With great regret, we must announce that this year’s Glastonbury Festival will not take place, and that this will be another enforced fallow year for us,” reads the statement on the Worthy Farm event’s website.
 
In spite of our efforts to move heaven and earth, it has become clear that we simply will not be able to make the festival happen this year. We are so sorry to let you all down.
 
“As with last year, we would like to offer all those who secured a ticket in October 2019 the opportunity to roll their £50 deposit over to next year, and guarantee the chance to buy a ticket for Glastonbury 2022. We are very appreciative of the faith and trust placed in us by those of you with deposits, and we are very confident we can deliver something really special for us all in 2022!
 
“We thank you for your incredible continued support and let’s look forward to better times ahead.”
 
DCMS Committee chair and MP, Julian Knight, says: “The news that the UK has lost the Glastonbury Festival for a second year running is devastating.
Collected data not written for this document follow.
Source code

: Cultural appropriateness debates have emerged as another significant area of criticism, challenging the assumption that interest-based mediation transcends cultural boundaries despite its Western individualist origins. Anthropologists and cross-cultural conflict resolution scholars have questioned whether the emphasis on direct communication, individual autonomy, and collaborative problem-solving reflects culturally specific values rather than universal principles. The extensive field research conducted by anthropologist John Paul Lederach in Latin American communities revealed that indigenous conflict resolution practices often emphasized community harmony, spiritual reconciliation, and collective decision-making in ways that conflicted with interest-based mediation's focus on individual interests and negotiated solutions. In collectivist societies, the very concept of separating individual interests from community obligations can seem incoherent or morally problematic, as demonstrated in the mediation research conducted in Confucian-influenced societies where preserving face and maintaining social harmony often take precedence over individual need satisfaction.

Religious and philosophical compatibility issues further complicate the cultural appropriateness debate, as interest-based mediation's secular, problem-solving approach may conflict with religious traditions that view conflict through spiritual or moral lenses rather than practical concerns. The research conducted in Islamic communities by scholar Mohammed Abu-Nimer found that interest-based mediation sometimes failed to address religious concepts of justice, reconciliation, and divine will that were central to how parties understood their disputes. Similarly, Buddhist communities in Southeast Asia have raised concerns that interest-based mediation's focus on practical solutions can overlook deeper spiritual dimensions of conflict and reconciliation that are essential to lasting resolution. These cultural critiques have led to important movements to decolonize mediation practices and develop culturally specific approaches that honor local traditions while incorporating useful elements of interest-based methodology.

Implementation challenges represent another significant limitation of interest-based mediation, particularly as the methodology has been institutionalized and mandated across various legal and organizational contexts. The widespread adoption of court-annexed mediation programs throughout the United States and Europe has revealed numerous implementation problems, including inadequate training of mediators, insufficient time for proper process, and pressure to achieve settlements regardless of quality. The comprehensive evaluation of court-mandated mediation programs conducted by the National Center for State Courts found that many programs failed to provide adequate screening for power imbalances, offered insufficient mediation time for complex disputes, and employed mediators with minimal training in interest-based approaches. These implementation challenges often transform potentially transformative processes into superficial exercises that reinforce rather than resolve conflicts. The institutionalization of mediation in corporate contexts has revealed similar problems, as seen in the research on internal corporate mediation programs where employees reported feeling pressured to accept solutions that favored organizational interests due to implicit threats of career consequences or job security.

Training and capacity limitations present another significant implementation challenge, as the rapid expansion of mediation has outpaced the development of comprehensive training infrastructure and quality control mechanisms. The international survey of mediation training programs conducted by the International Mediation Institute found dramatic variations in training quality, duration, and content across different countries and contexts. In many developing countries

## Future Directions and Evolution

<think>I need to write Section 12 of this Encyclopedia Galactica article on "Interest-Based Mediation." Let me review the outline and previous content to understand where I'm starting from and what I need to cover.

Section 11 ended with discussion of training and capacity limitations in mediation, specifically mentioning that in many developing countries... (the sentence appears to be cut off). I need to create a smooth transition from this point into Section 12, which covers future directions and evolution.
We have repeatedly called for ministers to act to protect our world-renowned festivals like this one with a government-backed insurance scheme. Our plea fell on deaf ears and now the chickens have come home to roost.
 
The jewel in the crown will be absent but surely the government cannot ignore the message any longer – it must act now to save this vibrant and vital festivals sector.
 
In December last year, Emily Eavis joined many across the UK’s live industry in appealing for a government-backed event cancellation fund – similar to schemes that have launched in Germany and Austria – to enable operators to plan for this summer’s festival season without the financial risk posed by a potential Covid outbreak.
 
In an interview with The Sunday Times, Eavis said the festival had struggled to get cancellation insurance from commercial underwriters to help cover losses if the 2021 edition were to be postponed or cancelled.
 
Prior to that, her father Michael, with whom she organises the festival, warned back in June that they would “seriously go bankrupt” if they were not able to hold the festival again.
 
Last year’s 50th-anniversary event was meant to be headlined by Sir Paul McCartney, Taylor Swift and Kendrick Lamar, but it was cancelled during the initial national lockdown in March 2020.
 
At the beginning of January, key stakeholders in the UK’s festival industry gave evidence at the Department for Digital, Culture, Media and Sport (DCMS) Select Committee’s inquiry into safeguarding the future of the sector.
 
Following the inquiry, the DCMS Committee wrote to the chancellor of the exchequer to ask for a government-backed insurance scheme for concerts and festivals, or risk “a summer without festivals”.
 
Glastonbury is the second major European festival to cancel its 2021 edition after Switzerland’s Baloise Session this morning called off this year’s in-person event scheduled for the autumn. Beatrice Stirnimann, CEO of the Baloise Session, said “it’s impossible to plan with any certainty”.
 
This story is being regularly updated.